# Thread: solve system of equations

1. ## solve system of equations

Solve the system in real $\displaystyle x,y,z:$
$\displaystyle (a+b)^3=8c , (a+c)^3=8b , (b+c)^3=8a$
The solution is clearly $\displaystyle (a,b,c)=(0,0,0),(1,1,1),(-1,-1,-1)$, but I need some trick to "arrive" at it... any ideas?\

2. ## Re: solve system of equations

Originally Posted by atreyyu
Solve the system in real $\displaystyle x,y,z:$
$\displaystyle (a+b)^3=8c , (a+c)^3=8b , (b+c)^3=8a$
The solution is clearly $\displaystyle (a,b,c)=(0,0,0),(1,1,1),(-1,-1,-1)$, but I need some trick to "arrive" at it... any ideas?\
No, you do not need "tricks", you need understanding. The first thing you should see is that these three equations are "symmetric"- if you interchange a, b, or c in any one, you get another one. That tells you that a= b= c.
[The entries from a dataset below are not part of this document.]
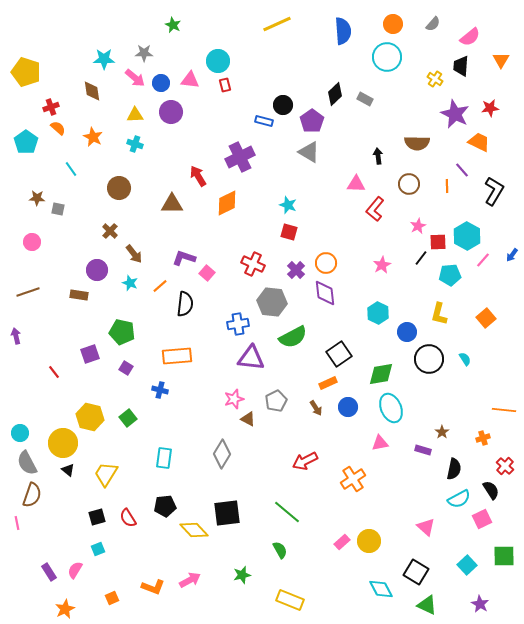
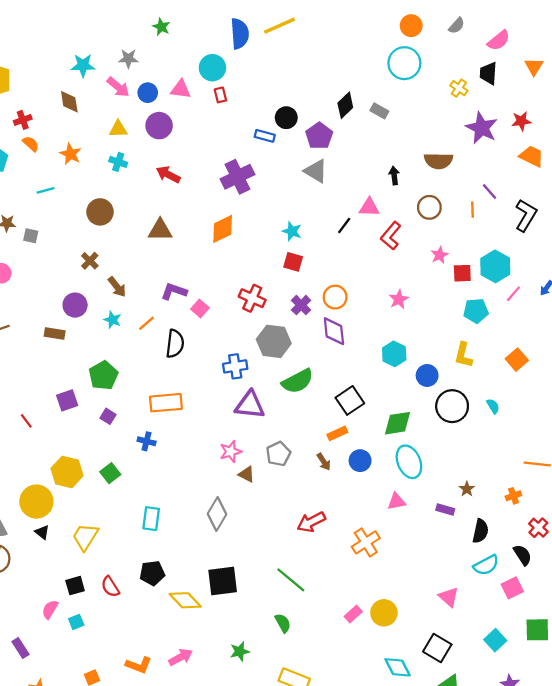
blue semicircle: (343, 31) -> (240, 34), moved
orange trapezoid: (479, 142) -> (532, 156), moved
cyan line: (71, 169) -> (45, 190), turned -70
red arrow: (198, 176) -> (168, 174), moved, turned -30
black line: (421, 258) -> (344, 226), moved
green pentagon: (122, 332) -> (103, 375), turned 30
pink semicircle: (75, 570) -> (50, 609), moved

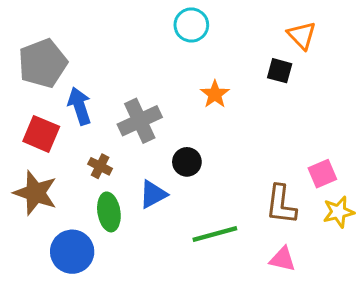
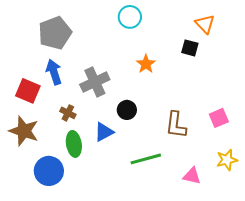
gray pentagon: (43, 63) -> (55, 33), moved
brown L-shape: (281, 205) -> (176, 125), moved
yellow star: (339, 212) -> (227, 160), moved

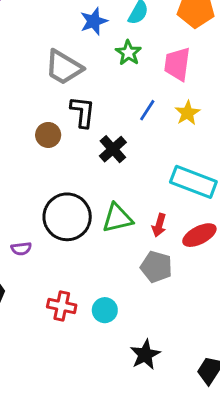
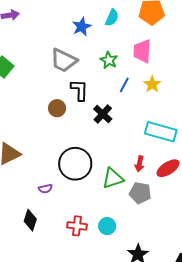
green star: (128, 53) -> (109, 60), moved
green triangle: (117, 218) -> (113, 178), moved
With b and c replaced by a, all three equations reduce to $\displaystyle (a+ a)^3= 8a^3= 8a$ so that $\displaystyle a^3= a$ and $\displaystyle a^3- a= a(a^2- 1)= a(a-1)(a+1)= 0$.

3. ## Re: solve system of equations

Originally Posted by HallsofIvy
That tells you that a= b= c.
I was wondering if we were allowed to make that conjecture...